Depth-first search and breadth-first search (and lexicographic breadth-first search) are all useful in algorithm design because of the restricted way the rest of the graph can be attached to the search tree. The non-dfs stack traversal is a different type of graph traversal, so conceivably it could also be useful in this way. But I don't know of any examples of algorithms that deliberately use it instead of bfs or dfs.




Comments:

None:
2013-12-18T11:16:34Z

I have some tangential question. How do you define BFS tree for a graph? I always thought that any unweighted shortest path tree is a BFS tree. However most definitions I find are much more restrictive and use queue, so there is some linear order on the set of vertices.

11011110:
2013-12-18T16:50:21Z

I would define it as a tree in which each vertex is connected to the vertex from which it was first discovered, its leftmost neighbor on the previous tree level.

None:
2013-12-21T03:18:18Z

Phew. I used what you call dfs2 in Open Data Structures. Glad I didn't screw that up.

11011110:
2013-12-21T03:29:35Z

I used the other iterative dfs (with the stack of iterators) in http://www.ics.uci.edu/~eppstein/PADS/DFS.py. It is a bit more space-efficient than dfs2. But dfs2 is definitely simpler, and the difference between \( O(n) \) and \( O(m) \) space usage isn't usually that important, so if you have to remember only one I think it's a good choice.

None:
2014-01-04T19:36:31Z

Your writeup is an excellent illustration of a reader's need to confirm to himself or herself the veracity of material available (oftentimes from reputable sources).

I recently discovered the following article that does a similarly excellent job with dispelling profoundly incorrect interpretations frequently espoused in a lot of the quantum mechanics literature. Just thought that some of your quantum computing inclined readers might benefit as well. Given my non-physics background I did not understand all that is in the article but with additional effort I believe that this resource should clarify a great deal of the mystery (in my mind, atleast) that sorrounds quantum mechanics. The khet and tensor product notation is a pain to parse through but perhaps is not an insurmountable obstacle.

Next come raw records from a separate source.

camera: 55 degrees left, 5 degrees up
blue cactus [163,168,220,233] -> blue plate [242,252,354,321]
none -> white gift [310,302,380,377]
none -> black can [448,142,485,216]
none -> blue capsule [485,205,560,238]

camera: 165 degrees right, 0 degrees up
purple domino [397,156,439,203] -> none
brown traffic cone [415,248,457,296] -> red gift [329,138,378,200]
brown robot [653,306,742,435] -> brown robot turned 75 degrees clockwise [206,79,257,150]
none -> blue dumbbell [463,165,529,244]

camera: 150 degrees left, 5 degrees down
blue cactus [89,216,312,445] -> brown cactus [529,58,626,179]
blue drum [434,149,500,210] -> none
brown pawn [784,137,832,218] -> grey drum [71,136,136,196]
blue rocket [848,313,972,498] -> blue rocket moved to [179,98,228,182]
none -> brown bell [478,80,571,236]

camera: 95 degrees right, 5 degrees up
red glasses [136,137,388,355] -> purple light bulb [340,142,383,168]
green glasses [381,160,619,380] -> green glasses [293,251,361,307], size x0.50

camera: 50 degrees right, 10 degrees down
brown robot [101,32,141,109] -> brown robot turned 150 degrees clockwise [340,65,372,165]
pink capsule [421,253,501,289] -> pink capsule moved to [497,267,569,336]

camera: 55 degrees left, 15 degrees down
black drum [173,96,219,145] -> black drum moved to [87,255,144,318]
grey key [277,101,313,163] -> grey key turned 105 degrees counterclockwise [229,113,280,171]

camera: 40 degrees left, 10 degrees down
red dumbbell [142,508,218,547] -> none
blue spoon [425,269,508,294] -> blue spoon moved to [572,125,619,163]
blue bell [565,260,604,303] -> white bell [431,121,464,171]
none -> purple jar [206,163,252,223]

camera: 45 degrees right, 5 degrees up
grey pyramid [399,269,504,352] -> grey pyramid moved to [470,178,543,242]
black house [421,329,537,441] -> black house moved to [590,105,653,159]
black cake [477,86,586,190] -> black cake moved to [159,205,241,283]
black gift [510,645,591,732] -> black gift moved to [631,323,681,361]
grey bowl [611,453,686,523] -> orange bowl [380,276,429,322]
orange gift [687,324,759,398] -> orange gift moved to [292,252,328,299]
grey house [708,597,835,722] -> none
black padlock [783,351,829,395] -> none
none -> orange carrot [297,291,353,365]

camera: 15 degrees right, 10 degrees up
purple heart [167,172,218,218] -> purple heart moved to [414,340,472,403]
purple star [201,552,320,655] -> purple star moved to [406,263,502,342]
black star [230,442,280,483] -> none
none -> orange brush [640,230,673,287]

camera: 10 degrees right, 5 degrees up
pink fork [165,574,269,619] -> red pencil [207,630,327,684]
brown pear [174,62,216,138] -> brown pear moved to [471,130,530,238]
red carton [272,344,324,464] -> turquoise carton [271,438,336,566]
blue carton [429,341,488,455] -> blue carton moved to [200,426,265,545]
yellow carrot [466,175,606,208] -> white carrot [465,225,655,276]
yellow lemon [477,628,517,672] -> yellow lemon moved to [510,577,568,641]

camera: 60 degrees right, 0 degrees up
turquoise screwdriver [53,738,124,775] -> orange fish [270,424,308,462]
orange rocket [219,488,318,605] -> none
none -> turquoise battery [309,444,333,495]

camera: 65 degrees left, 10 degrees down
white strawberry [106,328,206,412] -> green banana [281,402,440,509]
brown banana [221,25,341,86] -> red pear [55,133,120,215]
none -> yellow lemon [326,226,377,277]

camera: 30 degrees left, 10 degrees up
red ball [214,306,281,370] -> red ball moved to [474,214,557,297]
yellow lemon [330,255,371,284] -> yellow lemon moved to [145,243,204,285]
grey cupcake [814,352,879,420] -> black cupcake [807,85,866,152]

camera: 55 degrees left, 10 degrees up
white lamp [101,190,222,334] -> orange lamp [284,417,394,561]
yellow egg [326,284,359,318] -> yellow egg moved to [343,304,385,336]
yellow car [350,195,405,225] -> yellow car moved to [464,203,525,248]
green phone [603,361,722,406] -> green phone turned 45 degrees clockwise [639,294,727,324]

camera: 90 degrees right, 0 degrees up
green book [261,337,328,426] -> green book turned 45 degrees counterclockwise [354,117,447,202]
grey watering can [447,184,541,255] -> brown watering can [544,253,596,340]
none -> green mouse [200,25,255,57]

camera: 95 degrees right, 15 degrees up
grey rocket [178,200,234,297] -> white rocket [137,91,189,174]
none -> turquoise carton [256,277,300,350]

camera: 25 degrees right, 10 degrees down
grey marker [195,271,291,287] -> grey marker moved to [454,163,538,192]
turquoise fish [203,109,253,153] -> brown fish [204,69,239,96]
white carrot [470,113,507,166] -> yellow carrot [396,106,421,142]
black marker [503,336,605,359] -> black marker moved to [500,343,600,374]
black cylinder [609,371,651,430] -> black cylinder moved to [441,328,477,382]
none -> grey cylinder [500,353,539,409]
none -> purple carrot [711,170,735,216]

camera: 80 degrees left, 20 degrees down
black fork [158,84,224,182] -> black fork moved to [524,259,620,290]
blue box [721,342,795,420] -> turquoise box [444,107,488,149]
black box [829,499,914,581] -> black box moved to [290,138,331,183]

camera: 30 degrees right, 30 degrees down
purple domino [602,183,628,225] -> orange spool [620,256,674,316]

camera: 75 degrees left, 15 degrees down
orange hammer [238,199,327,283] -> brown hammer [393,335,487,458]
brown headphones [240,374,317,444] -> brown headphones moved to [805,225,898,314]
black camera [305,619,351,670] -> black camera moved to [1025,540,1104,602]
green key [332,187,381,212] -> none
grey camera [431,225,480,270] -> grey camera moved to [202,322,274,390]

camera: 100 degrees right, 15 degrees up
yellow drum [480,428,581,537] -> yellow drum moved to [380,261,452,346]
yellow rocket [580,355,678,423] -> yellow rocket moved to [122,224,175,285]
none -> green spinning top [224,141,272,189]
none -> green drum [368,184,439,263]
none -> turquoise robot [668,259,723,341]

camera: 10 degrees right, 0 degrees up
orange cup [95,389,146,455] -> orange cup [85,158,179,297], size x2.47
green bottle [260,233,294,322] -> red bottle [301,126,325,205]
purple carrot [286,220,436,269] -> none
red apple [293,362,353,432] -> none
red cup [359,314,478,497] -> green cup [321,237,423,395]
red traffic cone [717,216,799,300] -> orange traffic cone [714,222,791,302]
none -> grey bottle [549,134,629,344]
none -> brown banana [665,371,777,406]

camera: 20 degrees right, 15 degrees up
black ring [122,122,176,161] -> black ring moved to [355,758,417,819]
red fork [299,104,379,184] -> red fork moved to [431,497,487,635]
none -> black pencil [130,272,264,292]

http://jamesowenweatherall.com/SCPPRG/EllermanDavid2012Man_QuantumEraser2.pdf

None:
2014-01-07T13:44:59Z

I'm teaching graph searching with the following pseudocode that explicitly constructs a tree. The active vertices are kept in a data structure A that supports insert, delete and active, where active refers to the element that would be deleted. If A is implemented by a queue resp. a stack you get a BFS-Tree resp. DFS-Tree

Search-Tree(s)
  A.insert(s)
  visit(s)
  while not A.empty do
        v = A.active
        if exists w in (N(v) \ visited)
               A.insert(w)
               T.edge(v,w)
               visit(w)
        else
               A.delete
  return T

(Stefan Felsner)

11011110:
2014-01-07T15:42:06Z

Ok, but then how do you find an unvisited neighbor in constant time? Don't you need to store for each active vertex some sort of pointer into its neighbor list? I think for an algorithms class these things should be explicit.